In our fictitious retail dataset, let's say we want all the localities that end with "Nagar". Take a moment to understand the problem statement and think about how we can solve it.

Let's try to solve the problem. We require all locations ending with “Nagar” and they can have any number of characters before this particular string. Therefore, we can make use of the wild card “%” before “Nagar”:

18-filter_pattern1-3145307

Impressive, have 6 localities that end with this name. Notice that we are using the LIKE operator to perform pattern matching.

Then, we will try to solve another problem based on patterns. We want the names of consumers whose second character has “a” in their respective names.
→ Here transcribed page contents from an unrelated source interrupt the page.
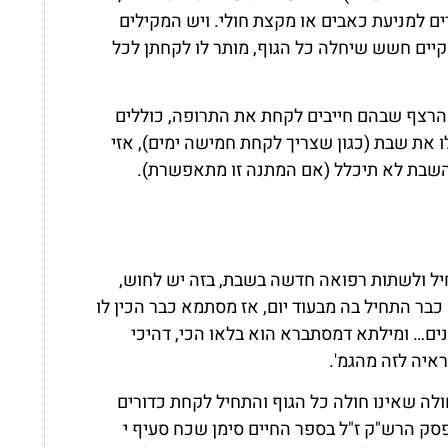
ים למניעת כאבים או מקצת חולי. ויש המקילים
יים חשש שיחלה כל הגוף, מותר לו לקחתן לכל
 הרצף שבהם חייבים לקחת את התרופה, כוללים
 את שבת (כגון שצריך לקחת חמישה ימים), אזי
השבת לא תיכלל (אם המתנה זו מתאפשרת).
יל ולשתות רפואה חדשה בשבת, בזה יש לחוש,
כבר התחיל בה מבעוד יום, אז מסתמא כבר הכין לו
ים… ומילתא דמסתברא הוא בלאו הכי, דהיכי
ראיה לזה מהגמ'.
לה שאינו חולה כל הגוף והתחיל לקחת כדורים
סק הרש"ק ז"ל בספר החיים סימן שכח סעיף י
Again, I suggest you take a moment to understand the problem and think of a logic to solve it.

Let's analyze the problem. Here, the second character must be “a”. The first character can be anything, so we substitute this letter for the wildcard "_". After the second character, there can be any number of characters, so we substitute those characters with the wildcard “%”. The final pattern match will look like this:

19-filter_pattern2-4206682

Have 6 people who satisfy this strange condition!

SQL Technique n. ° 8: clusters, data accumulation and filtering in groups

We have finally arrived at one of the most powerful analysis tools in SQL: the grouping of data that is done using the GROUP BY statement. The most useful application of this statement is to find the distribution of categorical variables. This is done using the GROUP BY statement in conjunction with aggregation functions like – COUNT, SUM, AVG, etc.
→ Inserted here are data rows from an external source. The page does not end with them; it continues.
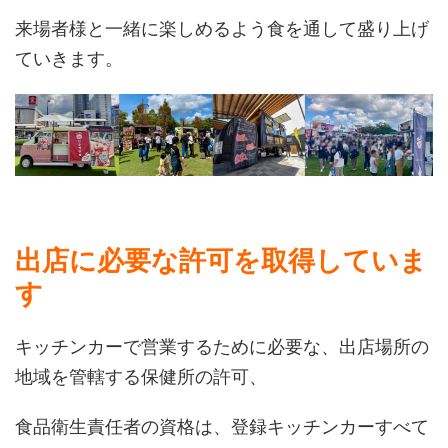
来場者様と一緒に楽しめるよう食を通して盛り上げ
ていきます。
出店に必要な許可を取得していま
す
キッチンカーで営業するために必要な、出店場所の
地域を管轄する保健所の許可、
食品衛生責任者の資格は、登録キッチンカーすべて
Let's try to understand this better by taking a statement of the problem. The retail store wants to find the number of customers corresponding to the industries to which it belongs:

20-groupby1-6562280

We observe that the count of clients belonging to the different industries is more or less the same. Then, Let's go ahead and find the sum of the expenses of the clients grouped by the industry to which they belong:

21-groupby2-8094823

We can see that the maximum amount of money spent is by customers belonging to the Manufacturing industry. This seems a bit easy, truth? Let's step forward and make it more complicated.

Now, the retailer wants to find the industries whose Total amount is greater than 2500. To solve this problem, we will regroup the data by industry and then use the HAVING clause.
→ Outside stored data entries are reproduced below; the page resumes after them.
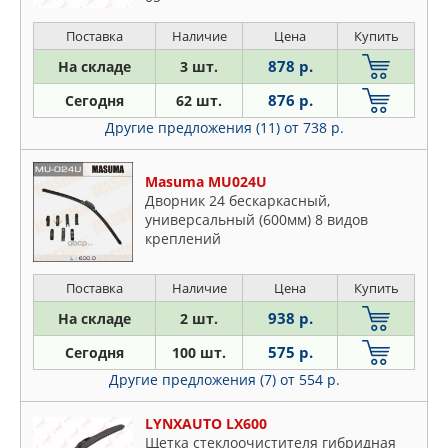
Поставка
Наличие
Цена
Купить
878 р.
На складе
3 шт.
876 р.
Сегодня
62 шт.
Другие предложения (11)
от 738 р.
Masuma MU024U
Дворник 24 бескаркасный,
универсальный (600мм) 8 видов
креплений
Поставка
Наличие
Цена
Купить
938 р.
На складе
2 шт.
575 р.
Сегодня
100 шт.
Другие предложения (7)
от 554 р.
LYNXAUTO LX600
Щетка стеклоочистителя гибридная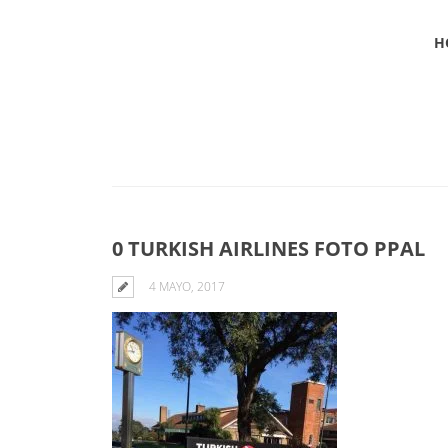
H
Blog
0 TURKISH AIRLINES FOTO PPAL
4 MAYO, 2017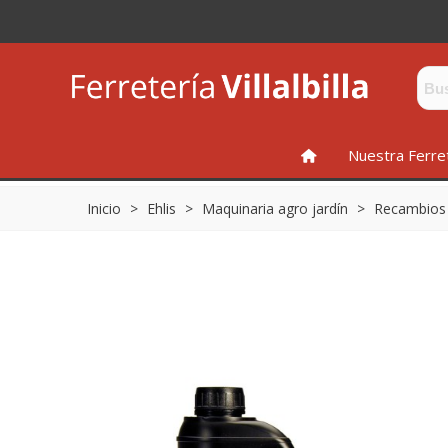
INICIO
Nuestra Ferre
Inicio
>
Ehlis
>
Maquinaria agro jardín
>
Recambios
HAVING clause is like WHERE clause but only to filter grouped data. Remember, will always come after the GROUP BY statement.

22-groupby-3-8445702

We have only 3 categories that satisfy the conditions: Aviation, Defending, Y Manufacturing. But to make it clearer, I will also add the ORDER BY keyword to make it more intuitive:

23-groupby4-4805299

Final notes

I'm so glad you made it this far. These are the building blocks of all data analysis queries in SQL. You can also do advanced queries using these basics. In this article, i used mysql 5.7 to set the examples.

I really hope these SQL queries help you in your day to day when you are analyzing complex data. Have any of their tips and tricks for analyzing data in SQL? Let me know in the comments!!

Subscribe to our Newsletter

We will not send you SPAM mail. We hate it as much as you.